Comment peuvent-ils accepter la présidence de Didier Lombard et sa proposition indécente de distribuer 26 millions de stocks-options (résolution n° 13 à la prochaine assemblée générale) ?
Comment peuvent-ils croire au changement, alors que les responsables RH à l’origine de la suppression des 30 000 emplois continuent à orchestrer le dialogue social ?
Il appartient à l’État de laisser Stéphane Richard se séparer de ceux qui ont fait tant de mal à l’entreprise.
7 accords signés, pourquoi pas 18 ?
La direction de France Télécom se félicite d’avoir signé 7 accords avec les différentes organisations syndicales.
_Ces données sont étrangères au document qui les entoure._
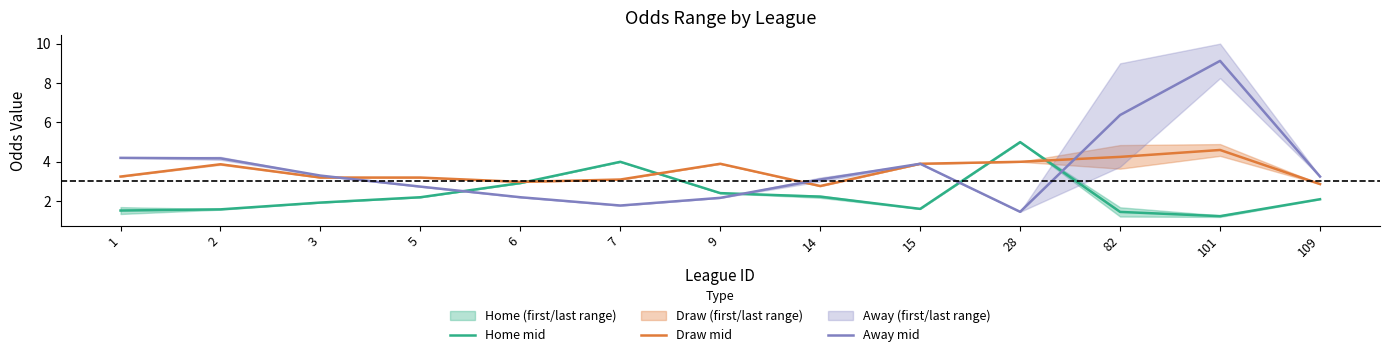

What is the minimum value for Home mid?

1.2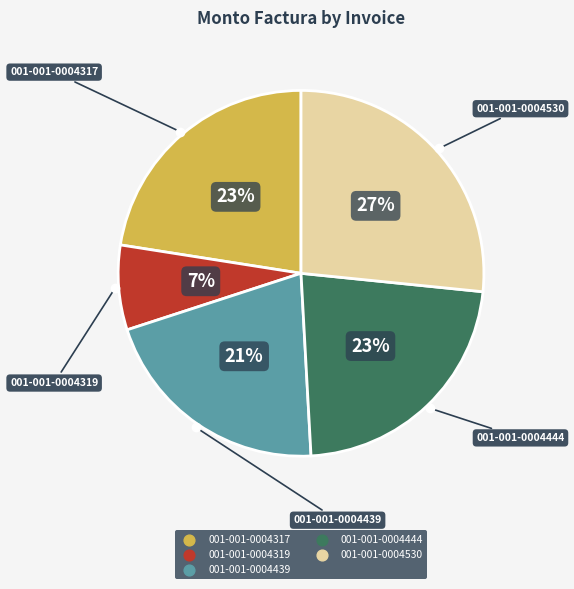

Which has a higher value, 001-001-0004317 or 001-001-0004439?

001-001-0004317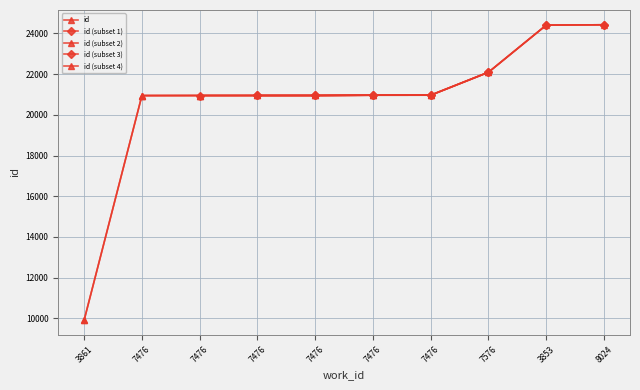

Rank the categories by value from highest to lowest.

8024, 3853, 7576, 7476, 7476, 7476, 7476, 7476, 7476, 3861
Que faut-il en conclure ? Les 7 accords auxquels la direction fait référence sont de nature très diverses et peu porteurs de sens :
- la NAO (négociation annuelle sur les salaires) est signée presque chaque année,
- l’avenant à l’accord sur la participation est une obligation légale suite à des modifications de la loi française,
- l’accord sur l’intéressement exceptionnel est une obligation si l’entreprise veut avoir la possibilité de verser ces sommes aux personnels,
- l’accord sur le stress est une simple déclinaison d’un ANI (accord national interprofessionnel) que les 5 syndicats avaient signé au niveau national,
- l’accord sur vie personnelle/vie professionnelle a peu de portée réelle,
- l’accord sur la mobilité est un prélude à la négociation GPEC (qui a déjà échoué par deux fois),
- l’accord senior était une obligation légale sous peine de pénalité de 1 % de la masse salariale.
- La négociation sur les deux principaux accords, susceptibles d’entraîner un réel changement dans le quotidien des équipes, à savoir organisation du travail et conditions de travail, est actuellement bloquée.
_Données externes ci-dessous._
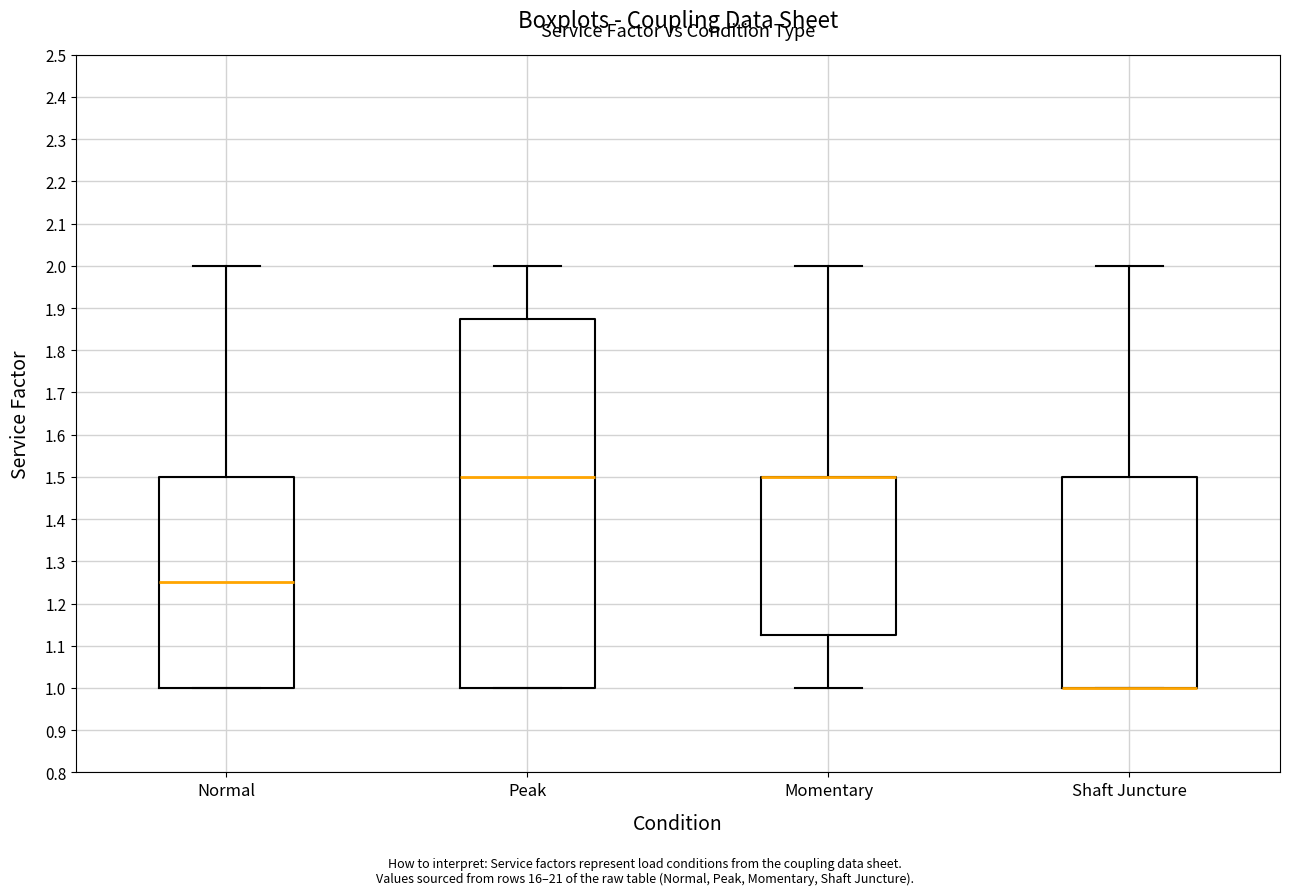

Comparing the boxes themselves (not the whiskers), which one is the tallest?

Peak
Un projet industriel pour reconstruire l’entreprise
Si l’on veut que les prochains accords d’entreprise soient porteurs de sens, ils doivent également reposer sur un projet d’entreprise, consistant et rénové.
La CFE-CGC/UNSA rappelle qu’elle milite pour le déploiement d’une stratégie autour de trois axes :
- investir dans l’accès : la fibre, le déploiement de la 4G… nécessitent la reprise d’une politique offensive d’investissement (que la réglementation et le dogme de la concurrence ne doivent pas entraver) ;
- s’imposer « enfin » sur la médiation : France Télécom et Orange, comme la plupart des opérateurs, ont raté leur entrée dans le monde internet. Moteurs de recherche, portails, réseaux sociaux, plates-formes de services etc. sont aujourd’hui de véritables mines d’or. La publicité sur internet représente actuellement le quart du chiffre d’affaire de l’accès internet ! Pire encore, ce sont Apple et e-Bay qui donnent à celui qui a pourtant inventé le premier kiosque électronique une magistrale leçon sur l’intermédiation financière ;
- favoriser le développement du contenu sans pour autant devenir un producteur à part entière : le débat sur la neutralité du net et la modestie doivent rappeler à France Télécom qu’il lui incombe de favoriser la diversité des contenus et non de se comporter comme un prédateur.
Reconstruire France Télécom prendra du temps.
Les personnels, foncièrement attachés à leur entreprise dont ils souhaitent le succès, veulent pouvoir redonner leur confiance. Ils attendent une sanction des responsables et un nouveau projet industriel.